Im vergangenen Jahr wurde der erste Streckenradar des Landes entlang der N 11 zwischen Waldhof und Gonderingen scharf gestellt. Zeigt das Gerät eine Wirkung?
Ja, durch den neuen Blitzer halten deutlich mehr Verkehrsteilnehmer sich an die Geschwindigkeitsbeschränkungen, weil sie wissen, dass auf dem ganzen Streckenabschnitt gemessen wird. Das Gerät löst zwar noch regelmäßig aus, bei Weitem aber nicht so viel wie fixe Blitzer. Wir wollen solche Sektorradare nun an weiteren gefährlichen Streckenabschnitten anbringen. Bis Ende des Jahres soll nun als Nächstes ein Sektorradar im Tunnel Markusberg folgen. Das Ziel ist es aber, alle größeren Tunnel des Landes mit einem solchen Gerät auszustatten.

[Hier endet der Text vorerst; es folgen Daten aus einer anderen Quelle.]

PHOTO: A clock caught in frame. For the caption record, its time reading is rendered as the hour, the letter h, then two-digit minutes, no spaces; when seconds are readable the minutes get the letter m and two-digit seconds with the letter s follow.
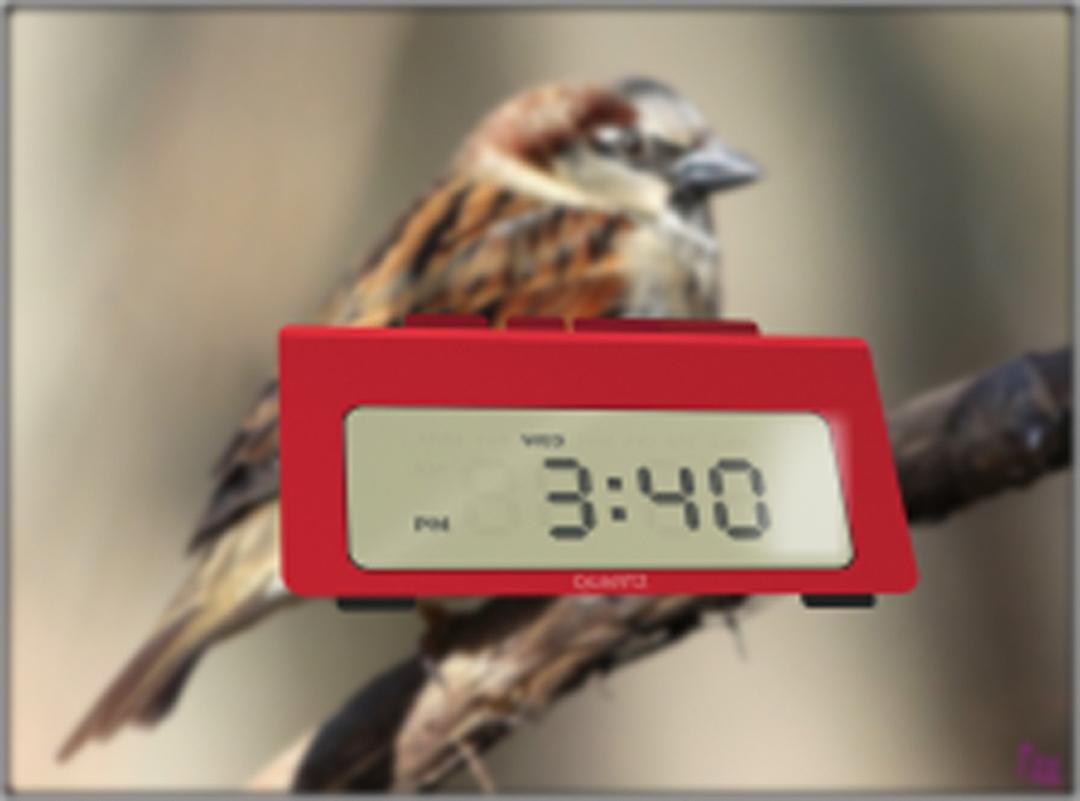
3h40
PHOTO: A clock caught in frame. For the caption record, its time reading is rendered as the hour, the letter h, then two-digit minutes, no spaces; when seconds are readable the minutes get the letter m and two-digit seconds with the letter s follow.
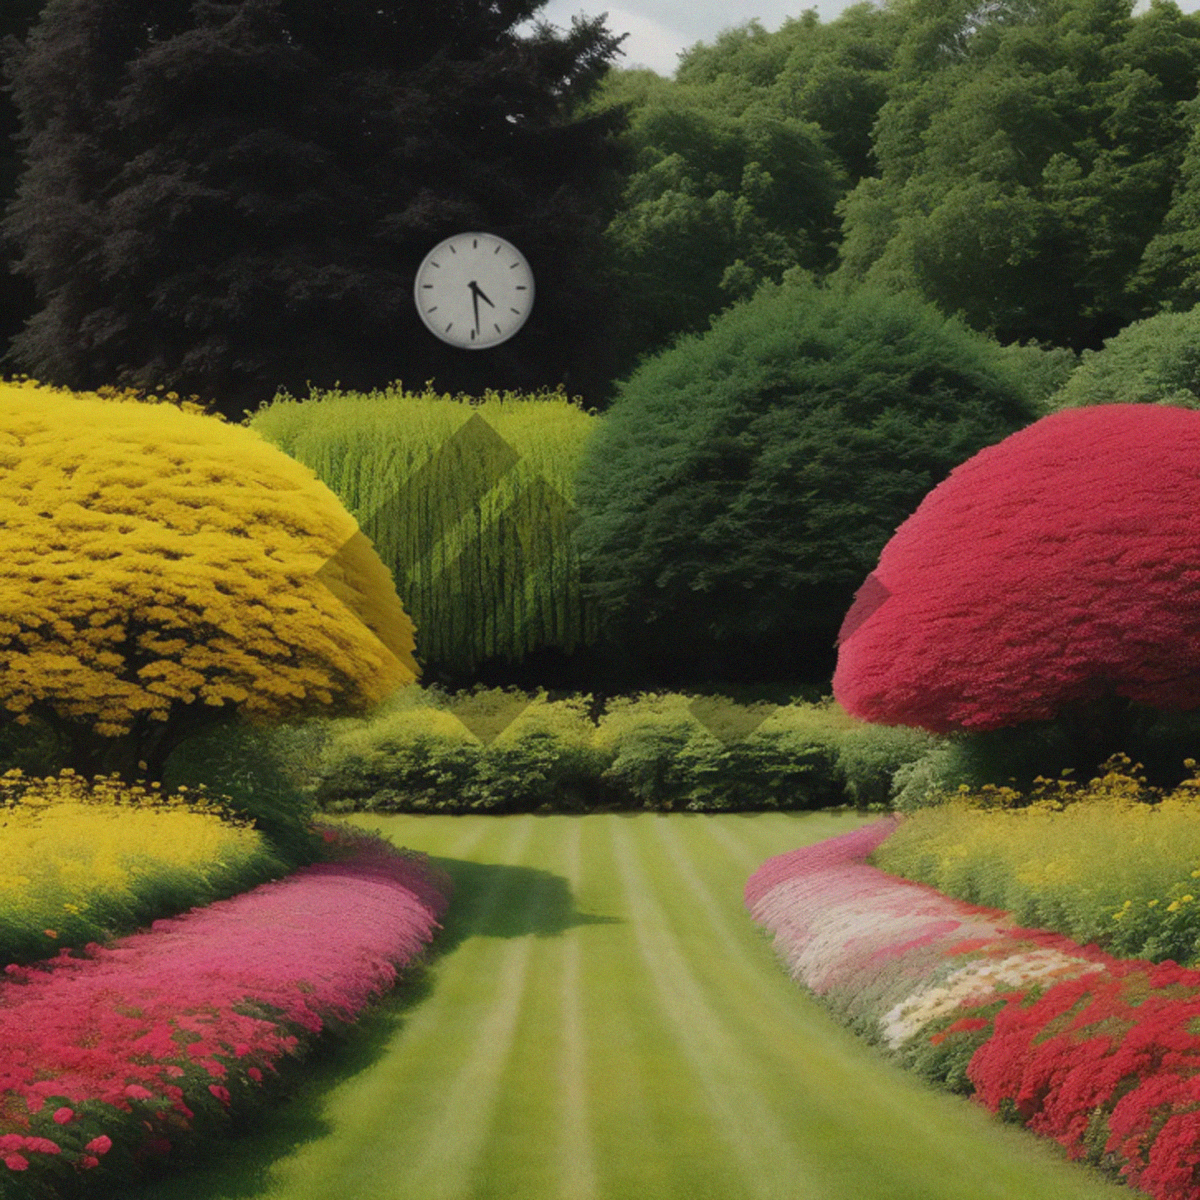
4h29
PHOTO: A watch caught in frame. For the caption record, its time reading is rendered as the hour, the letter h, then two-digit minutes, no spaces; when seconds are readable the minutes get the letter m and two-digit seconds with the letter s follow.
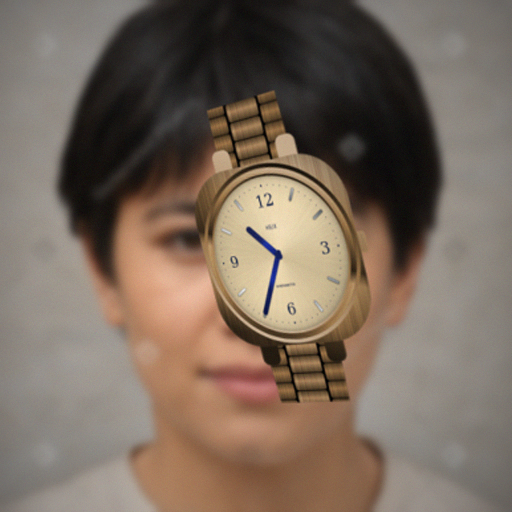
10h35
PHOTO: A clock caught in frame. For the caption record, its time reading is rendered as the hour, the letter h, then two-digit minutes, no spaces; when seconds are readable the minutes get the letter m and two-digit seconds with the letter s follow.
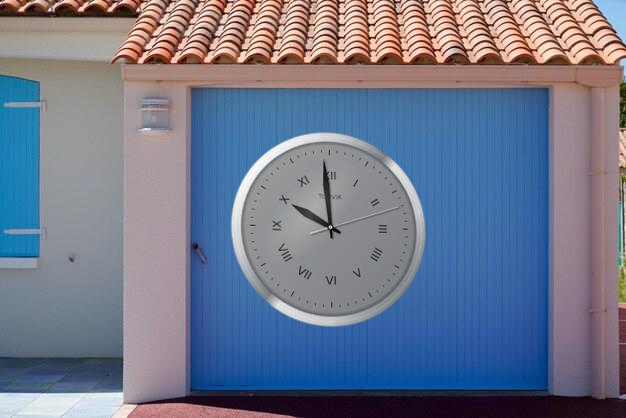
9h59m12s
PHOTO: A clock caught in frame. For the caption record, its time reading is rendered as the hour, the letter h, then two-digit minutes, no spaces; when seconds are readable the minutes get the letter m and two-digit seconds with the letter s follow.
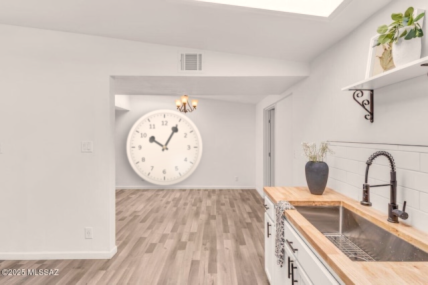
10h05
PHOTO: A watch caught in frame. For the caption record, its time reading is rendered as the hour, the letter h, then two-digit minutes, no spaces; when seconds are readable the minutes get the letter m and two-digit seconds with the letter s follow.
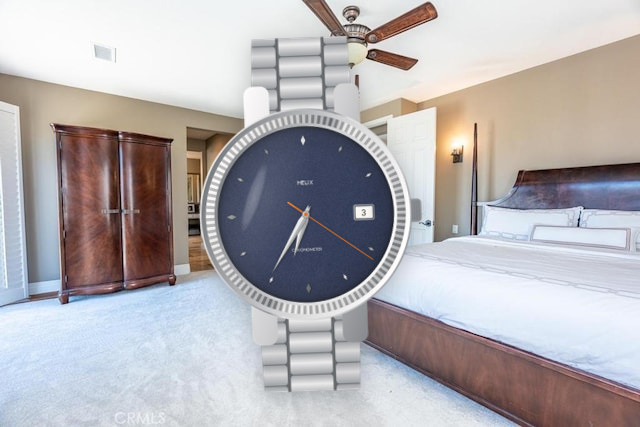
6h35m21s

Schon länger ist die Rede davon, dass Unterführungen mit Sektorradaren ausgestattet werden sollen. Warum nimmt die Umsetzung so viel Zeit in Anspruch?
Die Installation solcher Geräte ist sehr technisch und aufwendig. Sie müssen homologiert, getestet und kalibriert werden. Auch müssen verschiedene Prozeduren beachtet werden, und erst einmal entschieden werden, wo das Gerät hinkommen soll. Das nimmt alles Zeit in Anspruch. Vor allem, wenn es sich um das erste Gerät seiner Art handelt, kann das sehr aufwendig sein. Dann ist nämlich auch eine öffentliche Ausschreibung notwendig. Dies war nun ja auch zuletzt beim Ampelradar der Fall.
Am Ende ist es einfach ein Bewusstseinsproblem.